Marisa Monte "Infinito ao meu Redor"

A agenda assinala duas décadas de carreira. Para trás estão oito CD (incluindo “Os Tribalistas”) e, agora, seis DVD. Não é muito, mas é demais. “Infinito ao Meu Redor”, subtraído aos 18 meses da digressão “Universo Particular”, não é um concerto – contém, isso sim, nove canções em meia hora de excertos, com um inédito (‘Não é Proibido’, original da pior extracção axé-mix já adoptado por Ivete Sangalo), e um documentário de filiação “60 Minutes”/“Toda a Verdade”. Narrado por Marisa, começa discutindo “meios de produção” e “ética de trabalho”, fala da imprensa enquanto “negócio de vender notícias”, mas não vai além do registo ‘“Carrie Bradshaw lê “O Capital”’, ainda que pelos vistos não tenha chegado à definição de “fetichismo da mercadoria”. Mas cedo, e previsivelmente, tudo reverte ao tom MTV-“Diary”, diluindo melancolia de tour bus e olheiras de jet lag pelas infinitas e indistintas plateias, cidades e suites de hotel do mundo inteiro. O trunfo é a mão perdedora: a cantora olha para lá do espelho e encontra o umbigo. 1º de Maio em Lisboa: nos Restauradores, um revolução-som-sistema toca a versão de Roberta Miranda de ‘Cabecinha no Ombro’. O Marxismo é um lugar estranho.
 

3 de maio de 2009

Susana Baca "Seis Poemas"


Em Maio de 1963, no Peru, 29 balas encontraram o corpo do poeta e revolucionário Javier Heraud. Chabuca Granda, primeira-dama da trova peruana, emudeceu e, consigo, calou-se a Primavera. Anuviada por uma mágoa que parecia indizível, nada gravou ou – supõe-se – compôs no lutuoso par de anos que se seguiu.
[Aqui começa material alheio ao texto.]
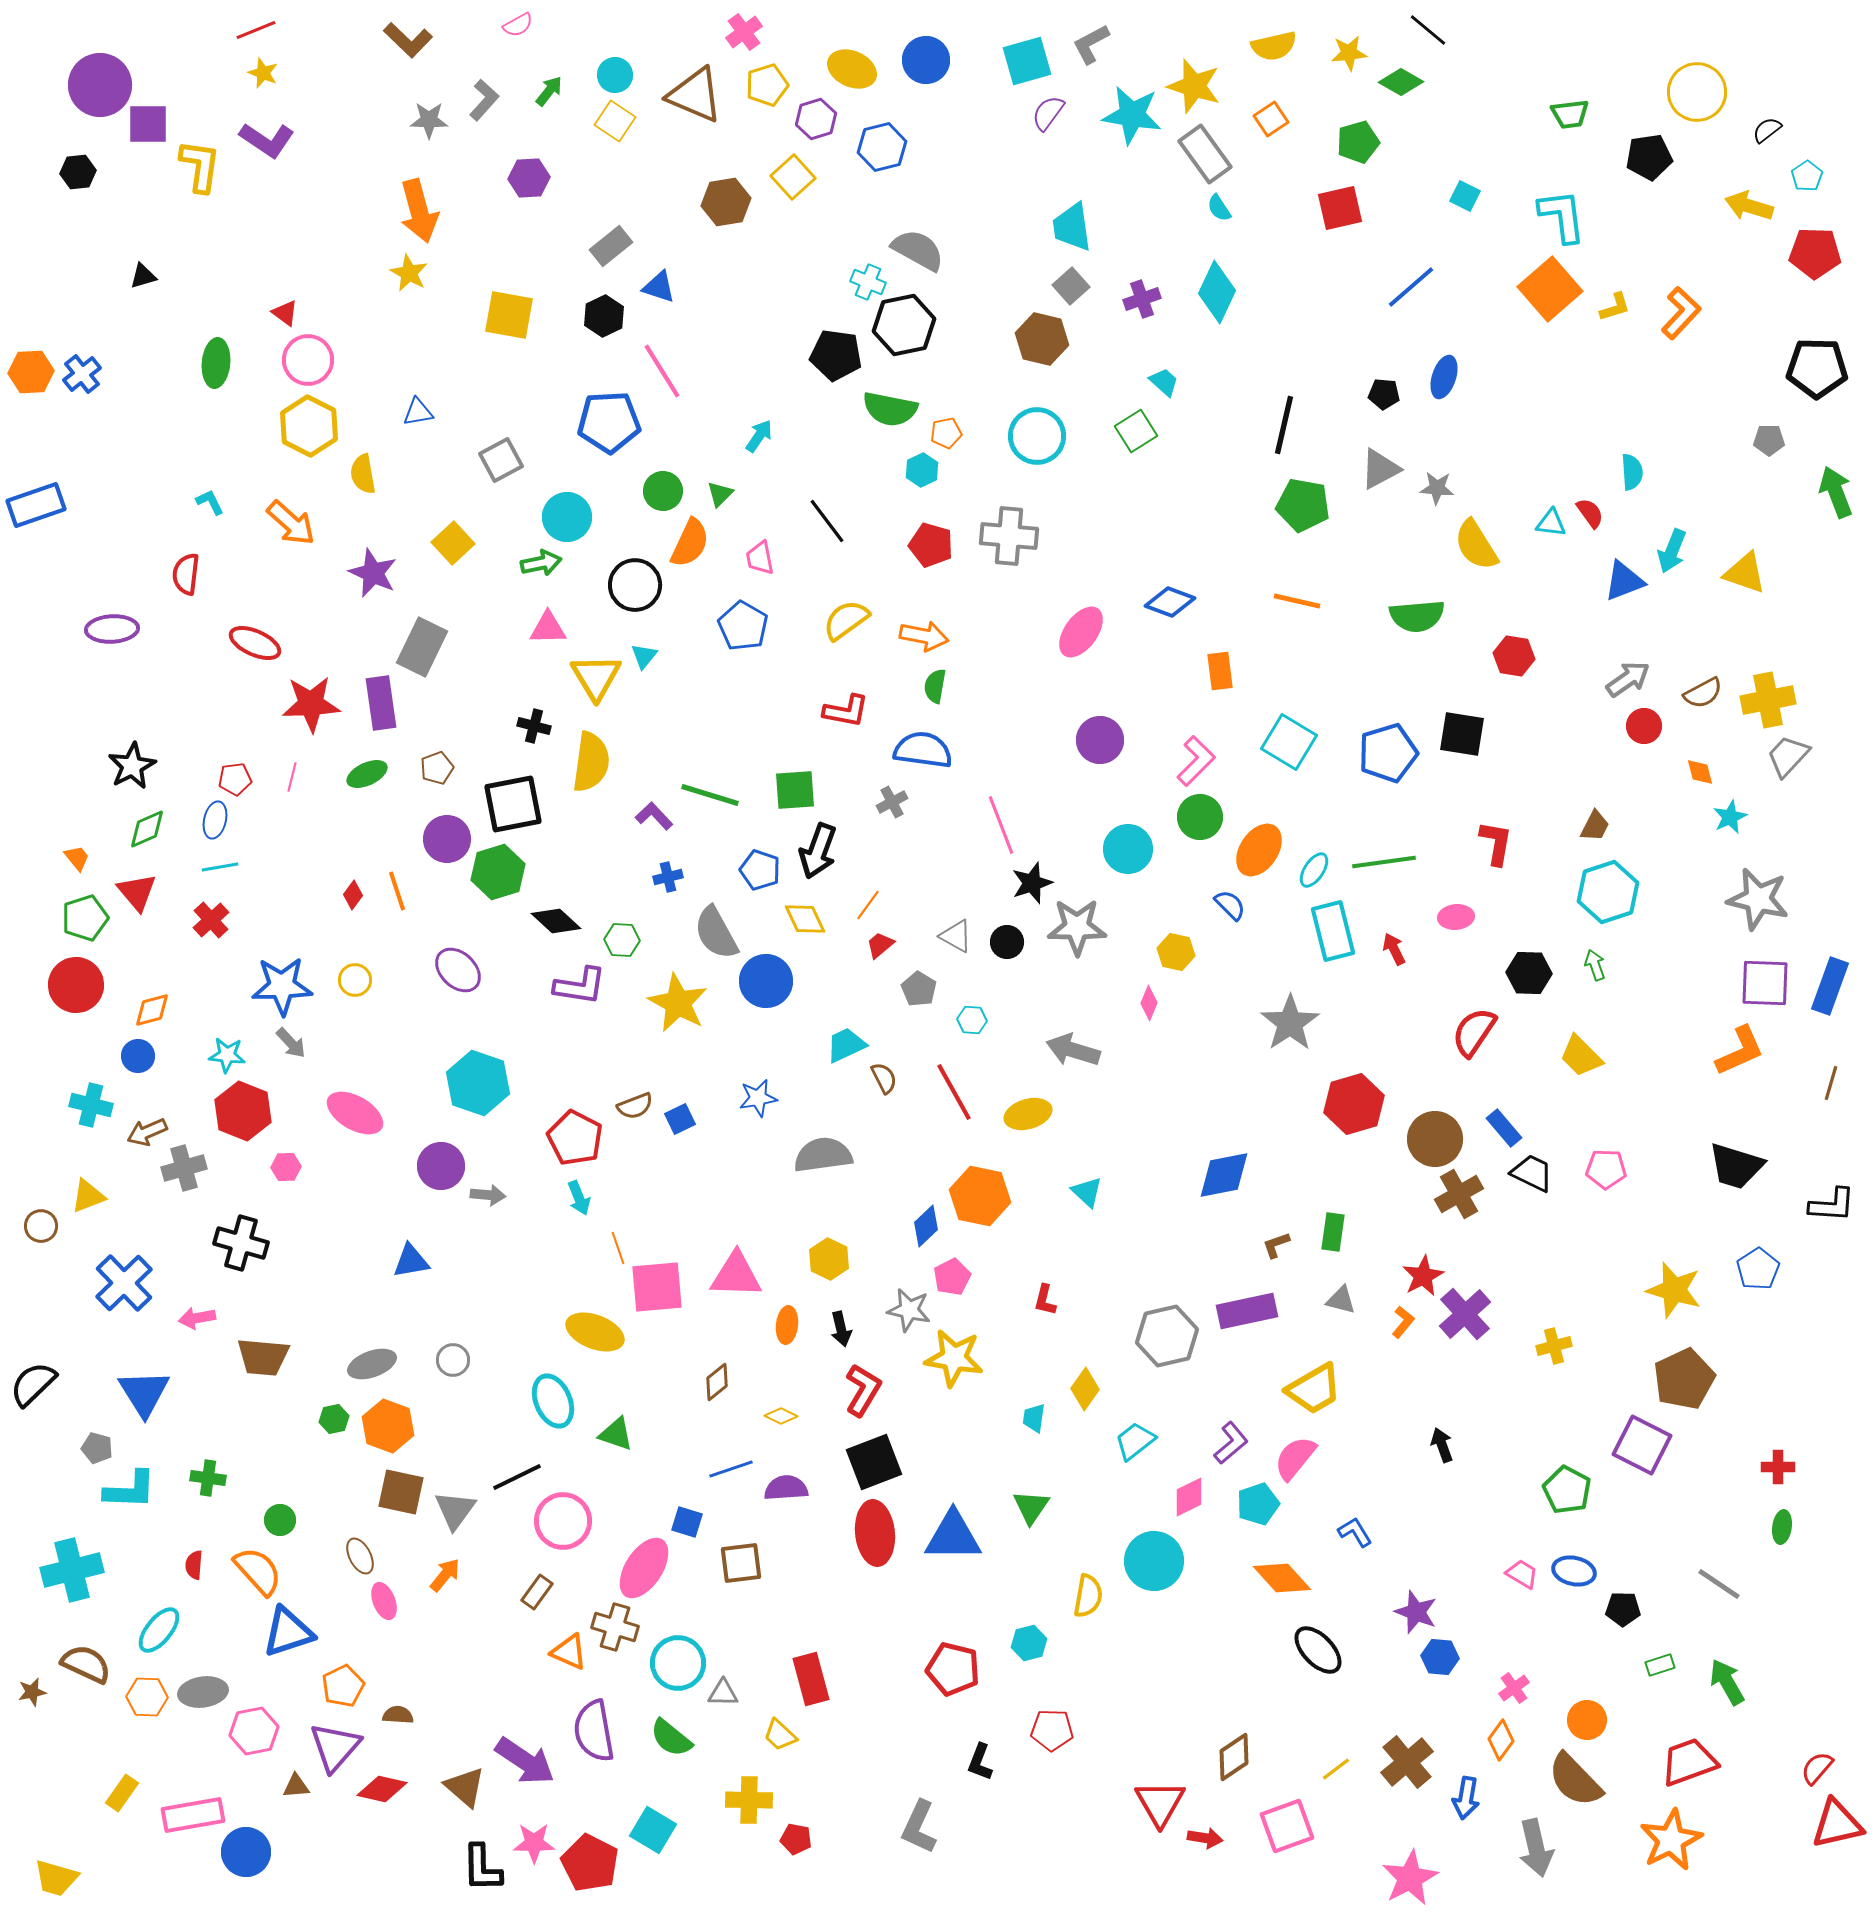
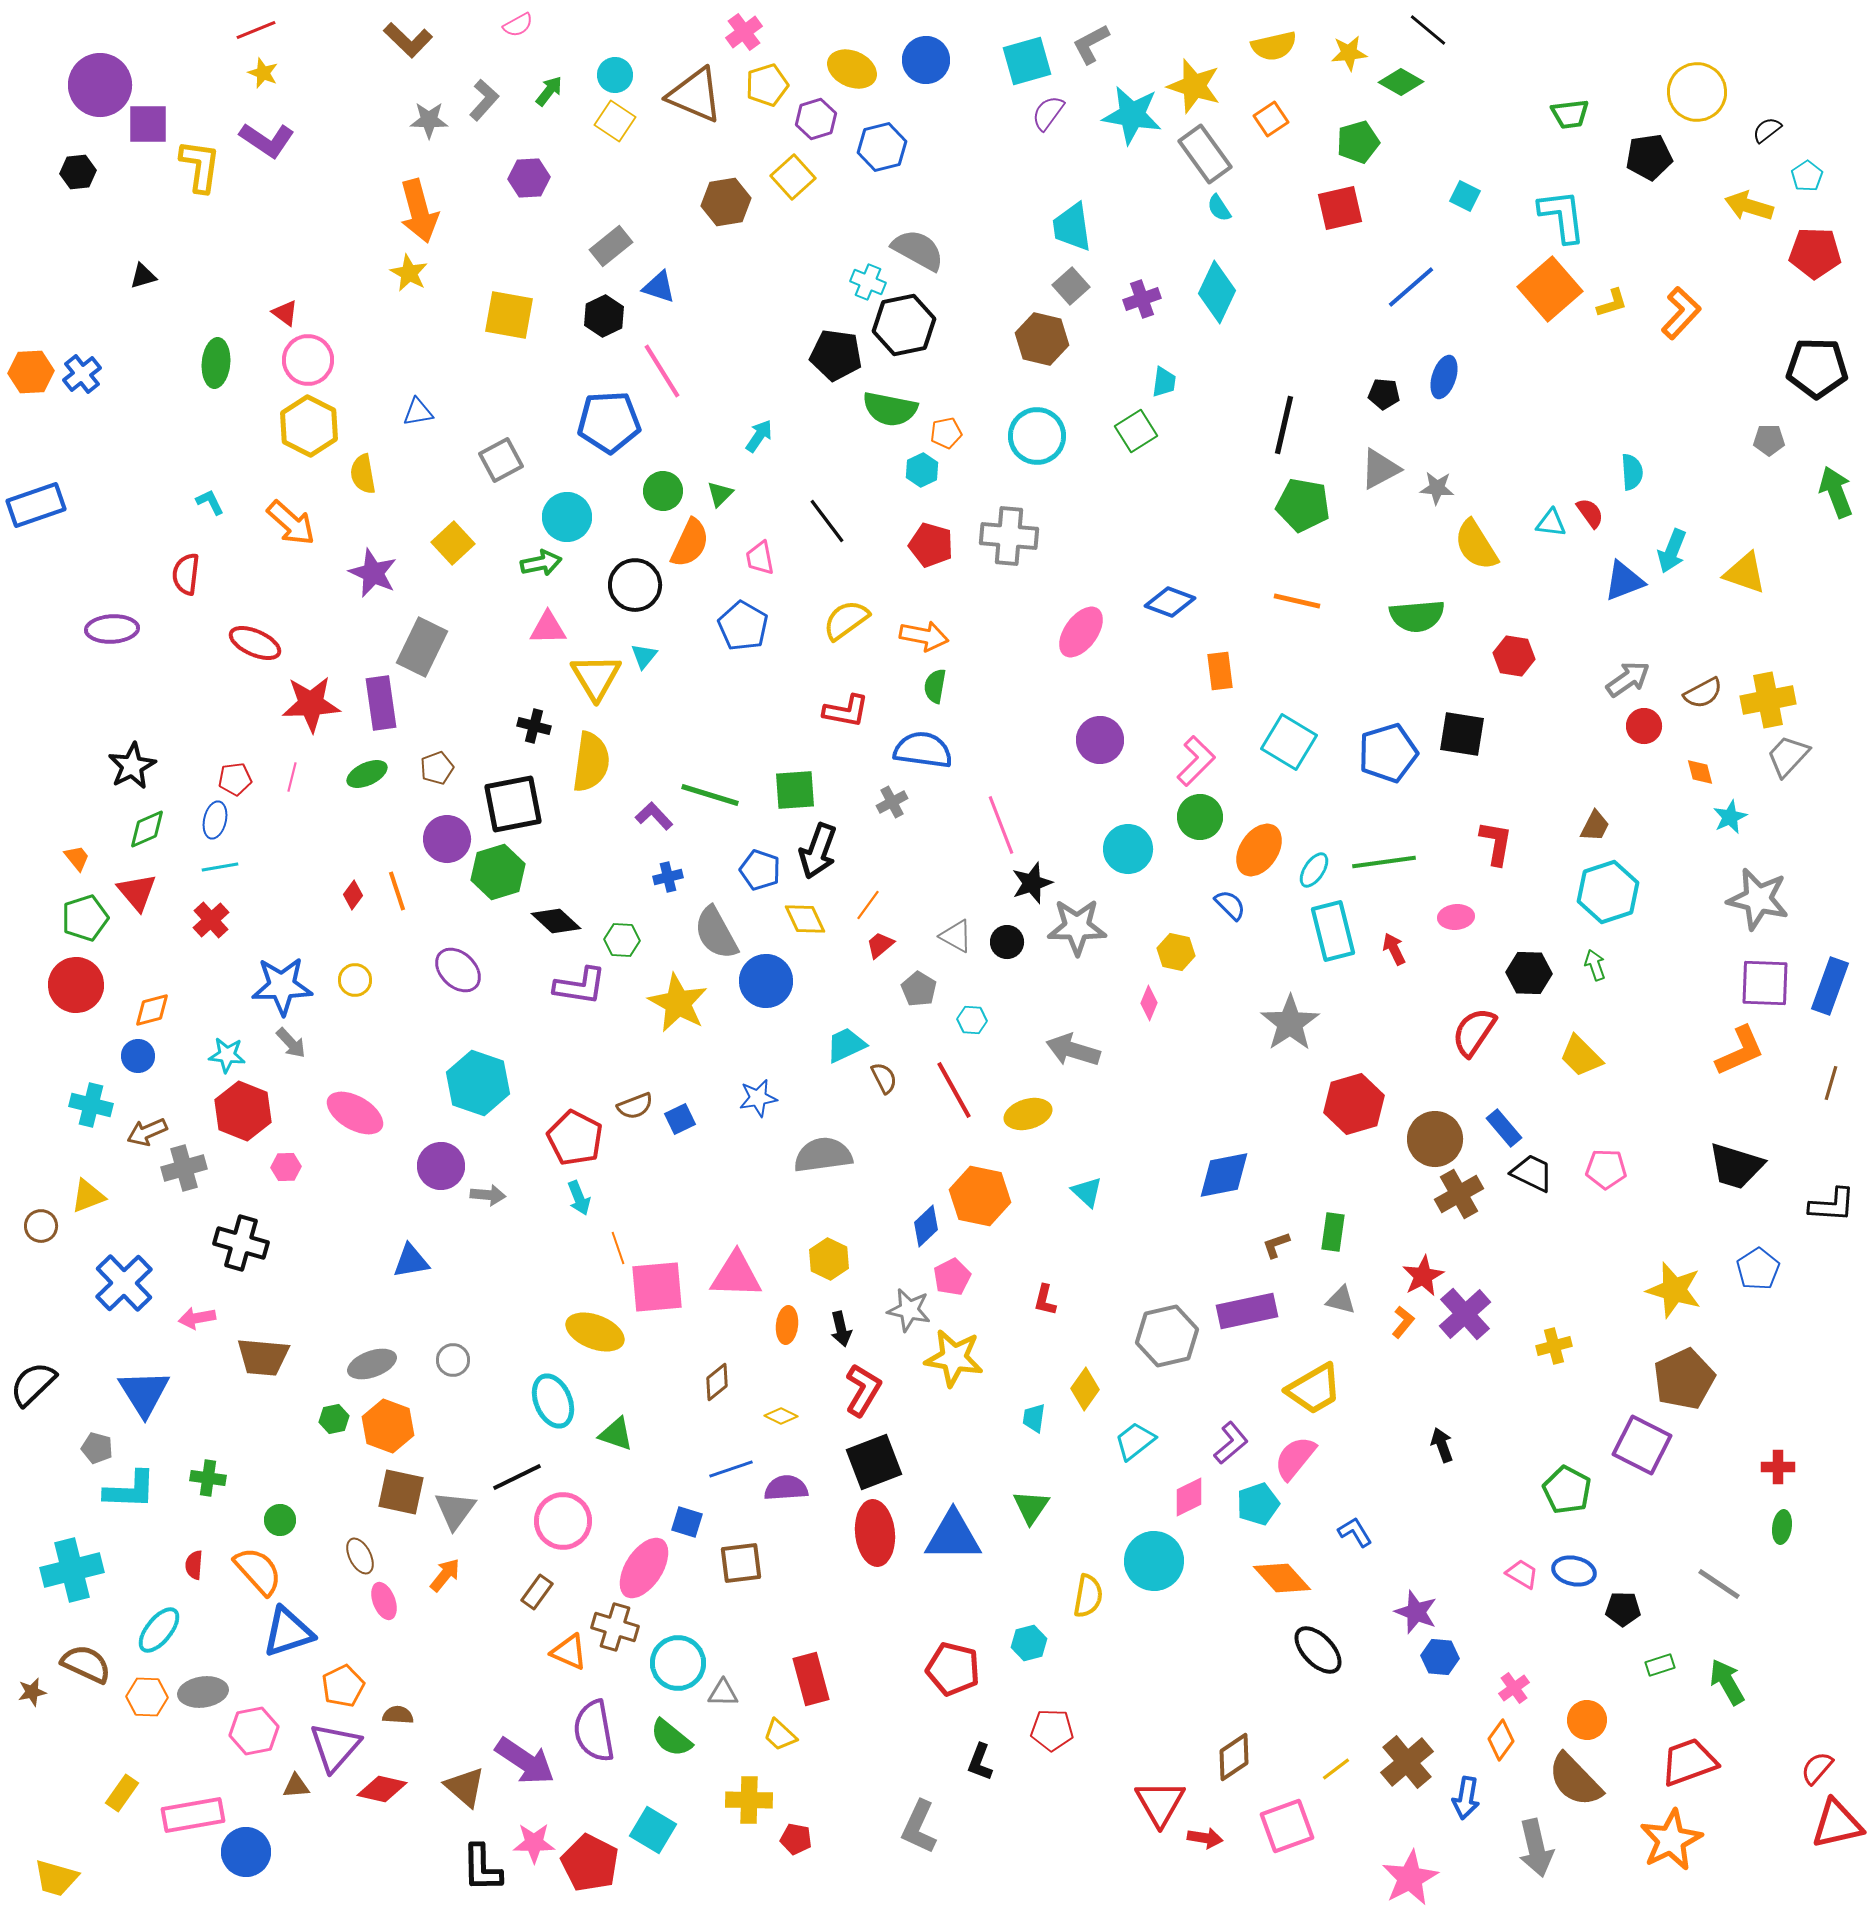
yellow L-shape at (1615, 307): moved 3 px left, 4 px up
cyan trapezoid at (1164, 382): rotated 56 degrees clockwise
red line at (954, 1092): moved 2 px up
Até que um dia voltou com dez novas canções assombradas pela morte, suspensas em misteriosas melodias e com cada nota bem colada à letra. Vinham manchadas de sangue, secretas como um tiro ouvido numa floresta anoitecida e, ouve-se em “Un Cuento Silencioso”, de um tempo em que se dizia que o mundo iria morrer de frio. No final da década, até ao cantar clássicos (de “La Flor de la Canela” a “Fina Estampa”) se adivinhava pesar. Susana Baca, sua herdeira e protegida, escolheu agora três canções desse ciclo e revoltou-lhes entranhas. Daí partiu para uma consonância temática que se alastra ao folclore e inclui Lorca, outro poeta assassinado. Pela mão de Sergio Valdeos, guitarrista e director musical, a luz é aqui mais luz e a sombra mais sombra. Porque, lê-se em “El Fusil del Poeta”, evoca o dia em que “era el sol más sol al río / más río el río, y más la guerra era / y más la muerte desde la ribera”.

1 de maio de 2009

Caetano Veloso "Zii e Zie"

O zimbro na capa diz muito. E a foto traz à memória a interrogação de Jobim em “Inútil Paisagem”: “de que serve esta onda que quebra?”. Fala-se portanto de vida e morte. Também por ali, à esquerda, paira a palavra transambas. Na nebulosa contracapa enunciam-se canções, postula-se a insigne bandaCê e, da bruma, surge: transrock. Caetano foi sempre palavroso mas raramente tão explícito. Em “Zii e Zie” quase não canta – zizia, como as cigarras, e está lutuoso. No melhor, sintoniza-se com o fuzz da guitarra de Pedro Sá, aqui protagonista de voz clara. No pior, torna espástico até ‘Incompatibilidade de Génios’, o desembaraçado samba de João Bosco e Aldir Blanc. 
Mas Caetano costuma zombar com a ideia do envelhecimento. Se “Cê” foi a retracção na ferida aberta, o sanhoso nervo lesado e uma zangada e reaccionária neurose, “Zii e Zie”, embora não pareça, de tão lasso aqui ou flébil acolá, é a metástase, o músculo recuperado – é o que corrige e esclarece as imensas falhas do outro. Talvez o seu maior mérito seja sugerir que toda a obra é corruptível. E é novamente um disco a transir Caetano: ‘Perdeu’ liga-se ao ‘Herói’ de “Cê”, a voz de ‘Por Quem?’ zanza ululante num incerto impulso sexual que lembra o ‘Etc’, de “Estrangeiro”, ‘A Cor Amarela’ evoca os anos com Carlinhos Brown (o verso “uma menina preta de biquíni amarelo na frente da onda” recorda a capa do álbum que gravaram em 87), a melopeia de ‘A Base de Guantánamo’ alinha-se com ‘Haiti’, de “Tropicália 2”, e a sumptuária exaltação de ‘Lapa’ aproxima-se da ‘Itapuã’ de “Circuladô”. Há ainda umas tristes súplicas, sociologia critiqueira, uns galanteios prometidos no blog “Obra em Progresso” e a resposta ao desafio de Lobão (“Amado Caetano, chega de verdade. Viva alguns enganos, viva o samba meio troncho”). Mas nada ilumina as trevas. O disco público revelou-se um acto de marginalização. Siga.